Task item »
Return each of the entries below word for word.

Data for analysis section start

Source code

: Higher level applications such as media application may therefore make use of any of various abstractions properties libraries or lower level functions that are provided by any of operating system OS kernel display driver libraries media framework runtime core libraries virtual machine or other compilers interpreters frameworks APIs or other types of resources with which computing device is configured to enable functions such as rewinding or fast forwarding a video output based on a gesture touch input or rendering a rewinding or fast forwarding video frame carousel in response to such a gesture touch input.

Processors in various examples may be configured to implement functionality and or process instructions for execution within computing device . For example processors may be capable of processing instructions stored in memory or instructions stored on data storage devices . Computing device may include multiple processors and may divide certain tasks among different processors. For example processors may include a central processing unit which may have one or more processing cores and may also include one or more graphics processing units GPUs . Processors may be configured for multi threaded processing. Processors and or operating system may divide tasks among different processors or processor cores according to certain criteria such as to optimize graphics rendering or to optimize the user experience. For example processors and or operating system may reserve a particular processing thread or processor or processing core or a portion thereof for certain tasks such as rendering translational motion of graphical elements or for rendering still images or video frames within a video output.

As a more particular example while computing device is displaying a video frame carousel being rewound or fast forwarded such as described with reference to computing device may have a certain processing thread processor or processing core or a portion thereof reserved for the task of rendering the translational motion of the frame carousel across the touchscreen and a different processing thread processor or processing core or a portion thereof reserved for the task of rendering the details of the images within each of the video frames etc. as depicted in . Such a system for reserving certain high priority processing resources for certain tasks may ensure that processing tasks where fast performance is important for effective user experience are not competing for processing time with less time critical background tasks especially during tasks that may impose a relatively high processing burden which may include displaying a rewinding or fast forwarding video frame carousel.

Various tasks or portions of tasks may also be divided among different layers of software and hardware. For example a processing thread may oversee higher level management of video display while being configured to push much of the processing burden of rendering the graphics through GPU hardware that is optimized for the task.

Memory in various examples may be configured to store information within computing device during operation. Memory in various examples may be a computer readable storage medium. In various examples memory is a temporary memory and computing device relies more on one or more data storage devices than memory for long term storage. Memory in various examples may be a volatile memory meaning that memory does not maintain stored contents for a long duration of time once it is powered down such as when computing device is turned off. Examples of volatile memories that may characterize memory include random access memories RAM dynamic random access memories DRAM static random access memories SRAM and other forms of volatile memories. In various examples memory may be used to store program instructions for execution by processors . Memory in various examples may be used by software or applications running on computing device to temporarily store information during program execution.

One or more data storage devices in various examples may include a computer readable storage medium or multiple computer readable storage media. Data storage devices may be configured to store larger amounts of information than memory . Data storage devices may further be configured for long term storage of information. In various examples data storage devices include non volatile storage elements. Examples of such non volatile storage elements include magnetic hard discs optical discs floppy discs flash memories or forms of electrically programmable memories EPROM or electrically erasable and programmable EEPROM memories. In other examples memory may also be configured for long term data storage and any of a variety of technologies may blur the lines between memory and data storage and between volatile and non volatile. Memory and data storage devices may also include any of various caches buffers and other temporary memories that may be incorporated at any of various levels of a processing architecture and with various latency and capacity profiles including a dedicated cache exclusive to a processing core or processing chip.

Data for analysis section end

Result of the task »
Source code

: Higher level applications such as media application may therefore make use of any of various abstractions properties libraries or lower level functions that are provided by any of operating system OS kernel display driver libraries media framework runtime core libraries virtual machine or other compilers interpreters frameworks APIs or other types of resources with which computing device is configured to enable functions such as rewinding or fast forwarding a video output based on a gesture touch input or rendering a rewinding or fast forwarding video frame carousel in response to such a gesture touch input.

Processors in various examples may be configured to implement functionality and or process instructions for execution within computing device . For example processors may be capable of processing instructions stored in memory or instructions stored on data storage devices . Computing device may include multiple processors and may divide certain tasks among different processors. For example processors may include a central processing unit which may have one or more processing cores and may also include one or more graphics processing units GPUs . Processors may be configured for multi threaded processing. Processors and or operating system may divide tasks among different processors or processor cores according to certain criteria such as to optimize graphics rendering or to optimize the user experience. For example processors and or operating system may reserve a particular processing thread or processor or processing core or a portion thereof for certain tasks such as rendering translational motion of graphical elements or for rendering still images or video frames within a video output.

As a more particular example while computing device is displaying a video frame carousel being rewound or fast forwarded such as described with reference to computing device may have a certain processing thread processor or processing core or a portion thereof reserved for the task of rendering the translational motion of the frame carousel across the touchscreen and a different processing thread processor or processing core or a portion thereof reserved for the task of rendering the details of the images within each of the video frames etc. as depicted in . Such a system for reserving certain high priority processing resources for certain tasks may ensure that processing tasks where fast performance is important for effective user experience are not competing for processing time with less time critical background tasks especially during tasks that may impose a relatively high processing burden which may include displaying a rewinding or fast forwarding video frame carousel.

Various tasks or portions of tasks may also be divided among different layers of software and hardware. For example a processing thread may oversee higher level management of video display while being configured to push much of the processing burden of rendering the graphics through GPU hardware that is optimized for the task.

Memory in various examples may be configured to store information within computing device during operation. Memory in various examples may be a computer readable storage medium. In various examples memory is a temporary memory and computing device relies more on one or more data storage devices than memory for long term storage. Memory in various examples may be a volatile memory meaning that memory does not maintain stored contents for a long duration of time once it is powered down such as when computing device is turned off. Examples of volatile memories that may characterize memory include random access memories RAM dynamic random access memories DRAM static random access memories SRAM and other forms of volatile memories. In various examples memory may be used to store program instructions for execution by processors . Memory in various examples may be used by software or applications running on computing device to temporarily store information during program execution.

One or more data storage devices in various examples may include a computer readable storage medium or multiple computer readable storage media. Data storage devices may be configured to store larger amounts of information than memory . Data storage devices may further be configured for long term storage of information. In various examples data storage devices include non volatile storage elements. Examples of such non volatile storage elements include magnetic hard discs optical discs floppy discs flash memories or forms of electrically programmable memories EPROM or electrically erasable and programmable EEPROM memories. In other examples memory may also be configured for long term data storage and any of a variety of technologies may blur the lines between memory and data storage and between volatile and non volatile. Memory and data storage devices may also include any of various caches buffers and other temporary memories that may be incorporated at any of various levels of a processing architecture and with various latency and capacity profiles including a dedicated cache exclusive to a processing core or processing chip.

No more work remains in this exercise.